She's "lost it" a few times with Adam, she acknowledges, and she recognizes when things have escalated to the point where he has to stay in his room. It usually happens when she's over-tired and he just won't stop yelling in her face. Echolalia, they call it — when you say something and the autistic person repeats it endlessly back to you.

"I definitely do have periods of depression," says Nancy. "I have always had periods of depression. I think my way of coping is to escape mentally. Blocking Adam out is a form of survival because he repeats things over and over and over again. It drives you mad if you don't tune it out. And sometimes it does escalate. It's true."

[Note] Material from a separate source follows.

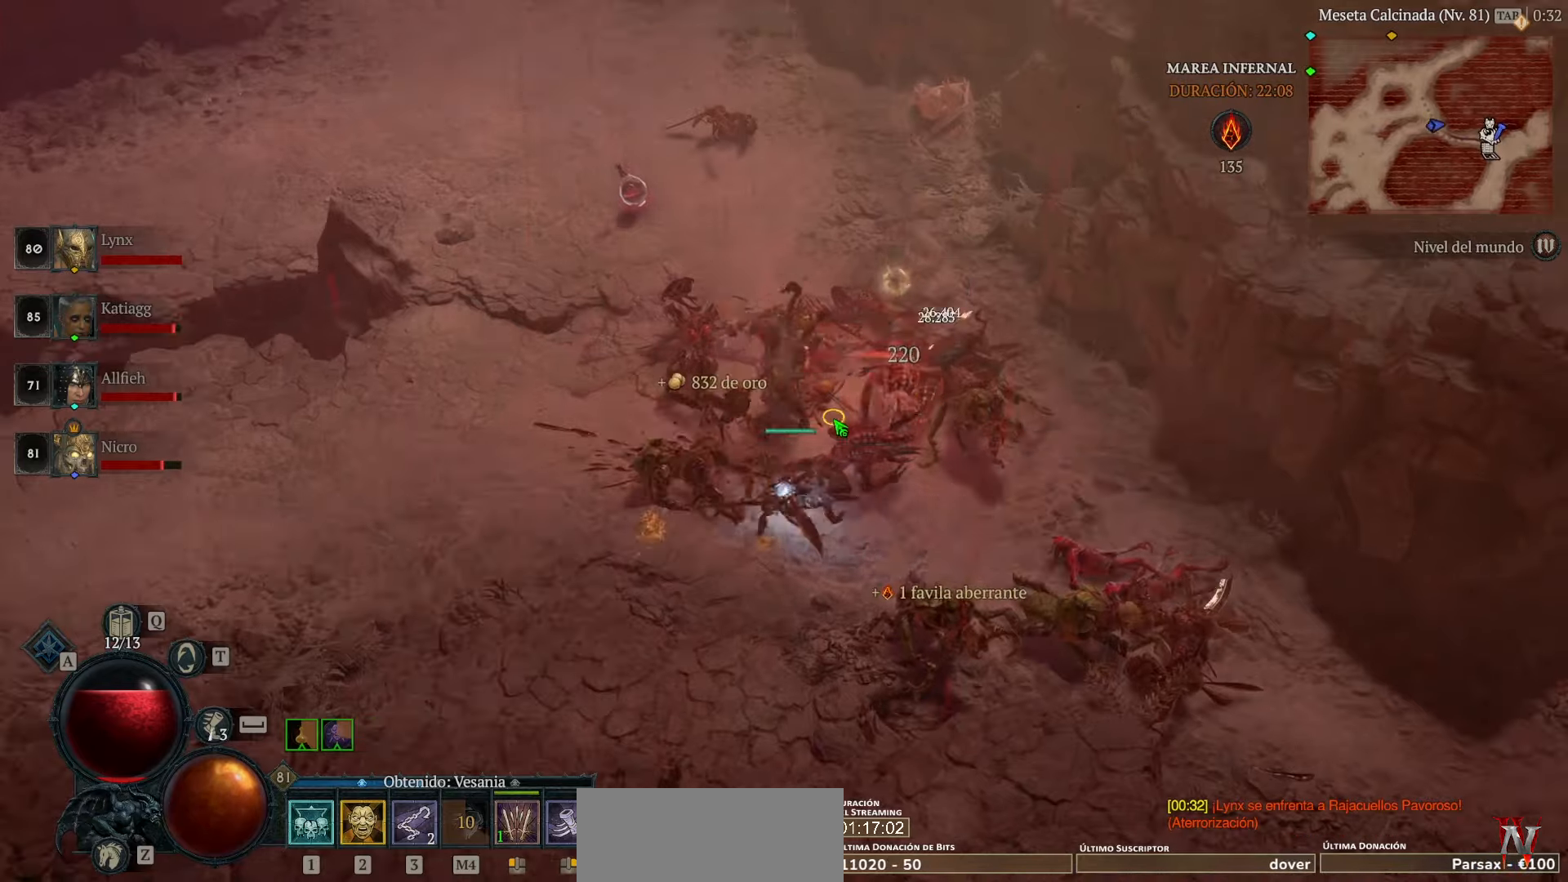
{"keys": [], "mouse": ["left"], "events": [[40, "mouse_left", "down"], [120, "mouse_left", "up"], [240, "mouse_left", "down"]]}
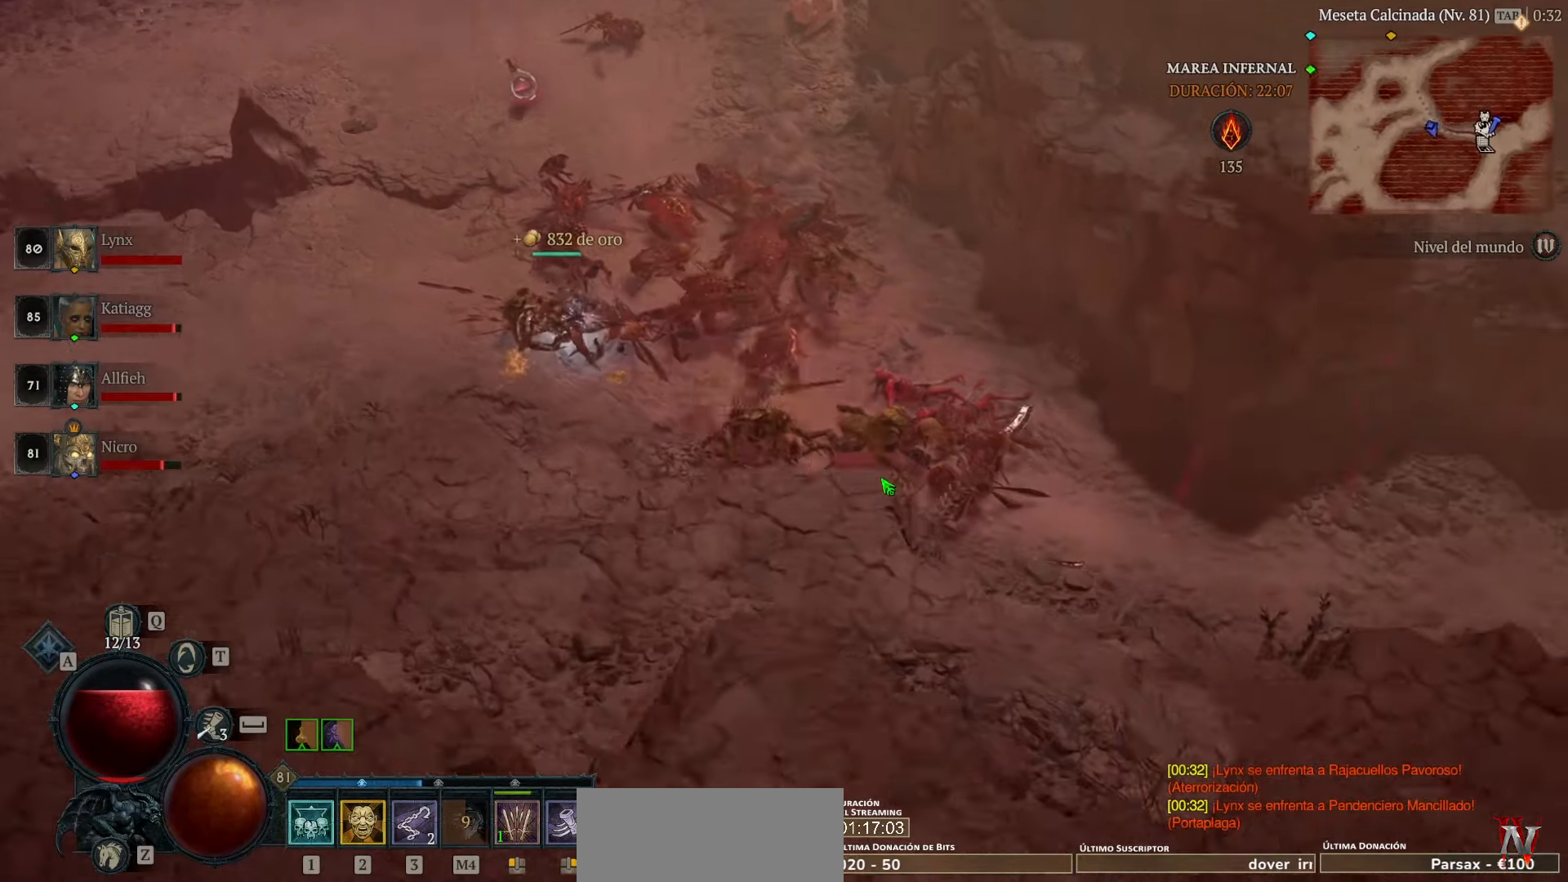
{"keys": [], "mouse": ["left"], "events": []}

But Adam's 27 now, and Nancy finds herself stepping toward the most major decision of her life. For parents with severely handicapped children, there usually comes a time where they've got to put their faith in another caregiver — when their "kids" have got to move to another living situation for everyone's sanity. Adam has to move on so that Nancy herself can finally live. He is so ingrained in her daily existence that she has little separation from him; and he is an integral part of his sister Sarah's and father Rich's lives as well.

"I have been alone for 12 years," says Nancy, who is divorced from Rich, who is remarried with two children. "I had one boyfriend after we got divorced, and to insert somebody in a situation with Adam is very hard. I have no life of my own, and yeah, in order to make a life with someone else it would be very hard on both to learn how to live with each other. I've learned it as he's grown, so I've been able to bend and learn how to deal with things."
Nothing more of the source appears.